*WORK INSTRUCTION*.
Return all the lines below exactly. Any picture among them is omitted.

[Saved data entries]
################
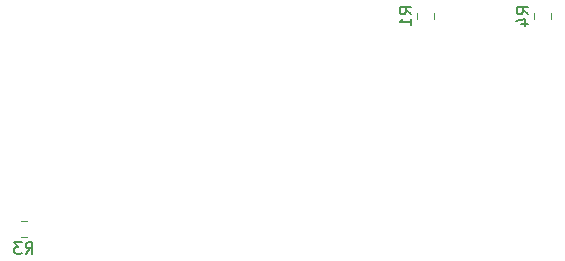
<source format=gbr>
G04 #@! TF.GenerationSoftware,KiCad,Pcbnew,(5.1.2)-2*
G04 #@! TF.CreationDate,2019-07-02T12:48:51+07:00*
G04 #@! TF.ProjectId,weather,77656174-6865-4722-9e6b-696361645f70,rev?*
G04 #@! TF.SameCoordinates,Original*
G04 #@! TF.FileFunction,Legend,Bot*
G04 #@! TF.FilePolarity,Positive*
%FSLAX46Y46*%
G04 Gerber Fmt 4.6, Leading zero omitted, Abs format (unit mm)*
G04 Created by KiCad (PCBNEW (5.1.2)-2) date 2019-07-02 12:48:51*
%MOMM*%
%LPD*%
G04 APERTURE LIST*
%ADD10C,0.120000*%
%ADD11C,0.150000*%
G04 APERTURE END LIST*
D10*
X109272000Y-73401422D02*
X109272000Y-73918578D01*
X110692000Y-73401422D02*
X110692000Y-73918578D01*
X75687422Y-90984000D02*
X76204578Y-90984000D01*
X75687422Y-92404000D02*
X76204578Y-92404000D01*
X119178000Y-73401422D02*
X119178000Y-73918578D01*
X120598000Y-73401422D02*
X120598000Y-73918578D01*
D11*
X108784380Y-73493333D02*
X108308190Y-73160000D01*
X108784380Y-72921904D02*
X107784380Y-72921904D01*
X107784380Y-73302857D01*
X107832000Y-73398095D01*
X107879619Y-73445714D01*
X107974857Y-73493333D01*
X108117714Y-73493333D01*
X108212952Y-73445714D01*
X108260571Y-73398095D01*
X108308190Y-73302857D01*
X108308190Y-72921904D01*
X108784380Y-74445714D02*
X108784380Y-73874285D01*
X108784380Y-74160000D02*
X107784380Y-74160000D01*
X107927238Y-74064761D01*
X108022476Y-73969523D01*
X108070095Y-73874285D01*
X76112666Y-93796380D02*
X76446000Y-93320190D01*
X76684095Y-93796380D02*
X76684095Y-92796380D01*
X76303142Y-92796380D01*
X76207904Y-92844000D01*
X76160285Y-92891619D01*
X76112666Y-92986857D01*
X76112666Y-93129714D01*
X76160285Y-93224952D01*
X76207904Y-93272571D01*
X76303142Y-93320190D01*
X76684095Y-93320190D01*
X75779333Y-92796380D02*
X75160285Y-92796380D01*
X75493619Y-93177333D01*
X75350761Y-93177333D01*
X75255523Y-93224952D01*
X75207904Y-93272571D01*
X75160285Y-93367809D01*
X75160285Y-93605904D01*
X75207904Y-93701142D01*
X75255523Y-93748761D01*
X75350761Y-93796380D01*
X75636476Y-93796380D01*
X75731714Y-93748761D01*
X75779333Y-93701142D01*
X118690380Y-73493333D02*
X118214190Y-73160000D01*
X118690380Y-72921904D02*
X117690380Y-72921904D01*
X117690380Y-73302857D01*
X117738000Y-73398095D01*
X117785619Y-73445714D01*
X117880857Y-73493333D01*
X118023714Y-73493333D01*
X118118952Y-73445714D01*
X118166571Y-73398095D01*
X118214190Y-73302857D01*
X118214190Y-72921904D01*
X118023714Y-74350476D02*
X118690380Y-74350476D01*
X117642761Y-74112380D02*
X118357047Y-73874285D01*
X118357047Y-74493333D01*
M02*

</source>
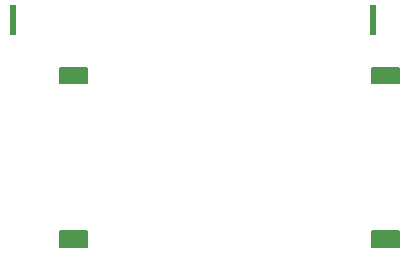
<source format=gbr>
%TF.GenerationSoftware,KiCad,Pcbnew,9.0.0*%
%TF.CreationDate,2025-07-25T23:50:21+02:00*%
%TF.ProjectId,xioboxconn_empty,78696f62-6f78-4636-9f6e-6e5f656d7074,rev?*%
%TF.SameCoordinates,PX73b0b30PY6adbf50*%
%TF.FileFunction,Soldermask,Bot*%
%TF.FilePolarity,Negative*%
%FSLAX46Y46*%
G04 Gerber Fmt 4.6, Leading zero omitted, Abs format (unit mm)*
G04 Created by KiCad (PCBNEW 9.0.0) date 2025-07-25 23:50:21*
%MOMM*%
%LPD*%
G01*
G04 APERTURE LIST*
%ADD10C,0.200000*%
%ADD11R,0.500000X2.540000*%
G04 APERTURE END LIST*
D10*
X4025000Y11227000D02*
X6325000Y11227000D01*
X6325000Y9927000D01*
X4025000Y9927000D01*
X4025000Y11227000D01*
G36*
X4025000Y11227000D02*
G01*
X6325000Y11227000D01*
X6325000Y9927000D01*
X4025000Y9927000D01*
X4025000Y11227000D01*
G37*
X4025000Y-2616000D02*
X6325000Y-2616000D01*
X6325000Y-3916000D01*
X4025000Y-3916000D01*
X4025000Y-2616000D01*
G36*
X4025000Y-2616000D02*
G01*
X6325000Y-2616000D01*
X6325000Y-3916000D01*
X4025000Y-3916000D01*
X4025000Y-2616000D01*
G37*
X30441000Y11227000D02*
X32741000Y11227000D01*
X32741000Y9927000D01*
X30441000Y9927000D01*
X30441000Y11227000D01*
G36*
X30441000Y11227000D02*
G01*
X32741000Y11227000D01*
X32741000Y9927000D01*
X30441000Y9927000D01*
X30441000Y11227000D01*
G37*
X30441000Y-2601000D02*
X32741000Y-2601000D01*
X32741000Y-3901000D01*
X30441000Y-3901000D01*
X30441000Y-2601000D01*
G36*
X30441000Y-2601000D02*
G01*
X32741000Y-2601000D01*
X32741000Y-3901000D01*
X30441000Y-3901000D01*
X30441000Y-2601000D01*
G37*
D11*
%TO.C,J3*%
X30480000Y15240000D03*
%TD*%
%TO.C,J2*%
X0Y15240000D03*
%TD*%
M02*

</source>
################
*REPLY*.
<source format=gbr>
G04 #@! TF.GenerationSoftware,KiCad,Pcbnew,(5.1.2)-2*
G04 #@! TF.CreationDate,2019-07-02T12:48:51+07:00*
G04 #@! TF.ProjectId,weather,77656174-6865-4722-9e6b-696361645f70,rev?*
G04 #@! TF.SameCoordinates,Original*
G04 #@! TF.FileFunction,Legend,Bot*
G04 #@! TF.FilePolarity,Positive*
%FSLAX46Y46*%
G04 Gerber Fmt 4.6, Leading zero omitted, Abs format (unit mm)*
G04 Created by KiCad (PCBNEW (5.1.2)-2) date 2019-07-02 12:48:51*
%MOMM*%
%LPD*%
G04 APERTURE LIST*
%ADD10C,0.120000*%
%ADD11C,0.150000*%
G04 APERTURE END LIST*
D10*
X109272000Y-73401422D02*
X109272000Y-73918578D01*
X110692000Y-73401422D02*
X110692000Y-73918578D01*
X75687422Y-90984000D02*
X76204578Y-90984000D01*
X75687422Y-92404000D02*
X76204578Y-92404000D01*
X119178000Y-73401422D02*
X119178000Y-73918578D01*
X120598000Y-73401422D02*
X120598000Y-73918578D01*
D11*
X108784380Y-73493333D02*
X108308190Y-73160000D01*
X108784380Y-72921904D02*
X107784380Y-72921904D01*
X107784380Y-73302857D01*
X107832000Y-73398095D01*
X107879619Y-73445714D01*
X107974857Y-73493333D01*
X108117714Y-73493333D01*
X108212952Y-73445714D01*
X108260571Y-73398095D01*
X108308190Y-73302857D01*
X108308190Y-72921904D01*
X108784380Y-74445714D02*
X108784380Y-73874285D01*
X108784380Y-74160000D02*
X107784380Y-74160000D01*
X107927238Y-74064761D01*
X108022476Y-73969523D01*
X108070095Y-73874285D01*
X76112666Y-93796380D02*
X76446000Y-93320190D01*
X76684095Y-93796380D02*
X76684095Y-92796380D01*
X76303142Y-92796380D01*
X76207904Y-92844000D01*
X76160285Y-92891619D01*
X76112666Y-92986857D01*
X76112666Y-93129714D01*
X76160285Y-93224952D01*
X76207904Y-93272571D01*
X76303142Y-93320190D01*
X76684095Y-93320190D01*
X75779333Y-92796380D02*
X75160285Y-92796380D01*
X75493619Y-93177333D01*
X75350761Y-93177333D01*
X75255523Y-93224952D01*
X75207904Y-93272571D01*
X75160285Y-93367809D01*
X75160285Y-93605904D01*
X75207904Y-93701142D01*
X75255523Y-93748761D01*
X75350761Y-93796380D01*
X75636476Y-93796380D01*
X75731714Y-93748761D01*
X75779333Y-93701142D01*
X118690380Y-73493333D02*
X118214190Y-73160000D01*
X118690380Y-72921904D02*
X117690380Y-72921904D01*
X117690380Y-73302857D01*
X117738000Y-73398095D01*
X117785619Y-73445714D01*
X117880857Y-73493333D01*
X118023714Y-73493333D01*
X118118952Y-73445714D01*
X118166571Y-73398095D01*
X118214190Y-73302857D01*
X118214190Y-72921904D01*
X118023714Y-74350476D02*
X118690380Y-74350476D01*
X117642761Y-74112380D02*
X118357047Y-73874285D01*
X118357047Y-74493333D01*
M02*

</source>
<source format=gbr>
%TF.GenerationSoftware,KiCad,Pcbnew,9.0.0*%
%TF.CreationDate,2025-07-25T23:50:21+02:00*%
%TF.ProjectId,xioboxconn_empty,78696f62-6f78-4636-9f6e-6e5f656d7074,rev?*%
%TF.SameCoordinates,PX73b0b30PY6adbf50*%
%TF.FileFunction,Soldermask,Bot*%
%TF.FilePolarity,Negative*%
%FSLAX46Y46*%
G04 Gerber Fmt 4.6, Leading zero omitted, Abs format (unit mm)*
G04 Created by KiCad (PCBNEW 9.0.0) date 2025-07-25 23:50:21*
%MOMM*%
%LPD*%
G01*
G04 APERTURE LIST*
%ADD10C,0.200000*%
%ADD11R,0.500000X2.540000*%
G04 APERTURE END LIST*
D10*
X4025000Y11227000D02*
X6325000Y11227000D01*
X6325000Y9927000D01*
X4025000Y9927000D01*
X4025000Y11227000D01*
G36*
X4025000Y11227000D02*
G01*
X6325000Y11227000D01*
X6325000Y9927000D01*
X4025000Y9927000D01*
X4025000Y11227000D01*
G37*
X4025000Y-2616000D02*
X6325000Y-2616000D01*
X6325000Y-3916000D01*
X4025000Y-3916000D01*
X4025000Y-2616000D01*
G36*
X4025000Y-2616000D02*
G01*
X6325000Y-2616000D01*
X6325000Y-3916000D01*
X4025000Y-3916000D01*
X4025000Y-2616000D01*
G37*
X30441000Y11227000D02*
X32741000Y11227000D01*
X32741000Y9927000D01*
X30441000Y9927000D01*
X30441000Y11227000D01*
G36*
X30441000Y11227000D02*
G01*
X32741000Y11227000D01*
X32741000Y9927000D01*
X30441000Y9927000D01*
X30441000Y11227000D01*
G37*
X30441000Y-2601000D02*
X32741000Y-2601000D01*
X32741000Y-3901000D01*
X30441000Y-3901000D01*
X30441000Y-2601000D01*
G36*
X30441000Y-2601000D02*
G01*
X32741000Y-2601000D01*
X32741000Y-3901000D01*
X30441000Y-3901000D01*
X30441000Y-2601000D01*
G37*
D11*
%TO.C,J3*%
X30480000Y15240000D03*
%TD*%
%TO.C,J2*%
X0Y15240000D03*
%TD*%
M02*

</source>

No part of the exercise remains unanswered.